The documents, which have classification markings up to the Top Secret/Sensitive Compartmented Information Level, were found in a box in Biden’s Delaware garage “that contained other materials of great significance to him and that he appears to have personally used and accessed.”
Photographs included in the report showed some of the classified Afghanistan documents stored in a worn cardboard box in his garage, apparently in a loose collection with other household items, including a ladder and a wicker basket.
Documents found in basement, garage
Classified documents from the Obama administration were found in Biden’s basement den, according to the report, and classified documents from his time in the Senate in the 1970s and 1980s were also found in his garage.
Despite signs that Biden knowingly retained and disclosed classified materials, Hur’s report said criminal charges were not merited for multiple reasons.
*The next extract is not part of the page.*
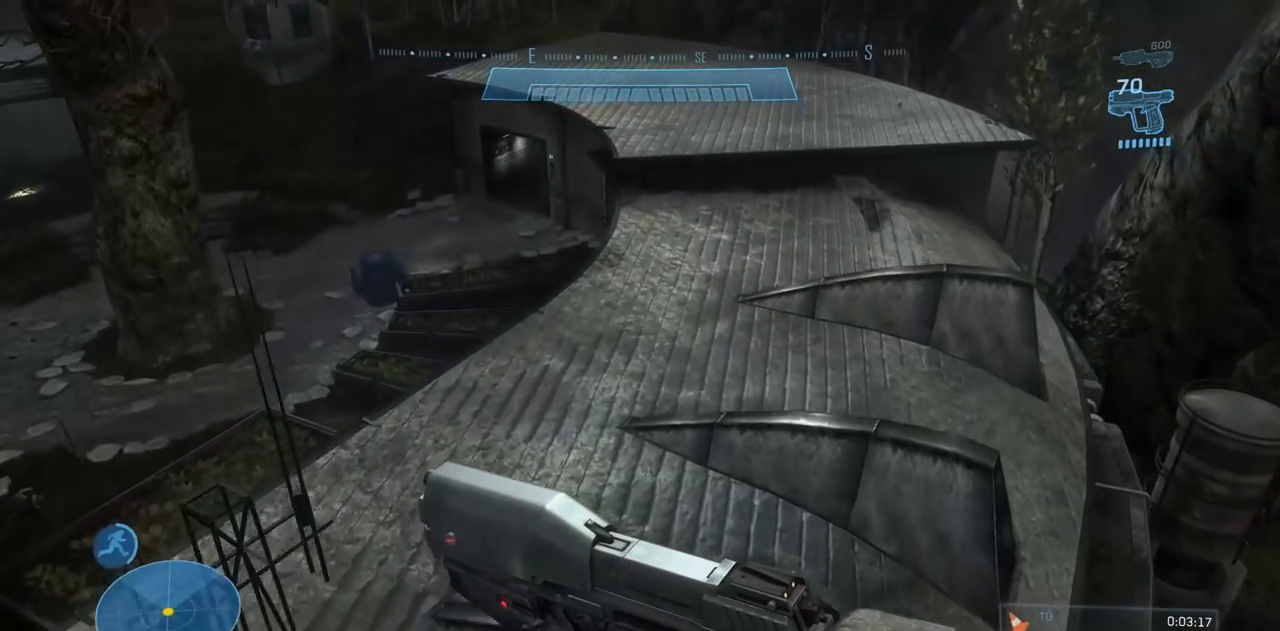
{"buttons": [], "left_stick": "up", "right_stick": "center", "events": []}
Those include the fact that as vice-president and during his subsequent presidency when the Afghanistan records were found, “he had the authority to keep classified documents at his home.”
As part of the probe, investigators reviewed a recording of a February 2017 conversation between Biden and his ghostwriter in which, referring to the 2009 memo to Obama, Biden said he had “just found all the classified stuff downstairs.” Biden was renting a home in Virginia at the time and consolidated his belongings in Delaware when he moved out in 2019.
Prosecutors believe that Biden’s comment was a reference to the same classified records that FBI agents later found in his Delaware home.
Although the best case for charges could involve his possession of the Afghanistan documents as a private citizen, prosecutors said, it was possible Biden could have found those records at his Virginia home in 2017 and forgotten about them afterward.
“This could convince some reasonable jurors that he did not retain them willfully,” the report said.
While the report removes legal jeopardy for the president, it is nonetheless an embarrassment for Biden, who placed competency and experience at the core of his rationale to voters to send him to the Oval Office.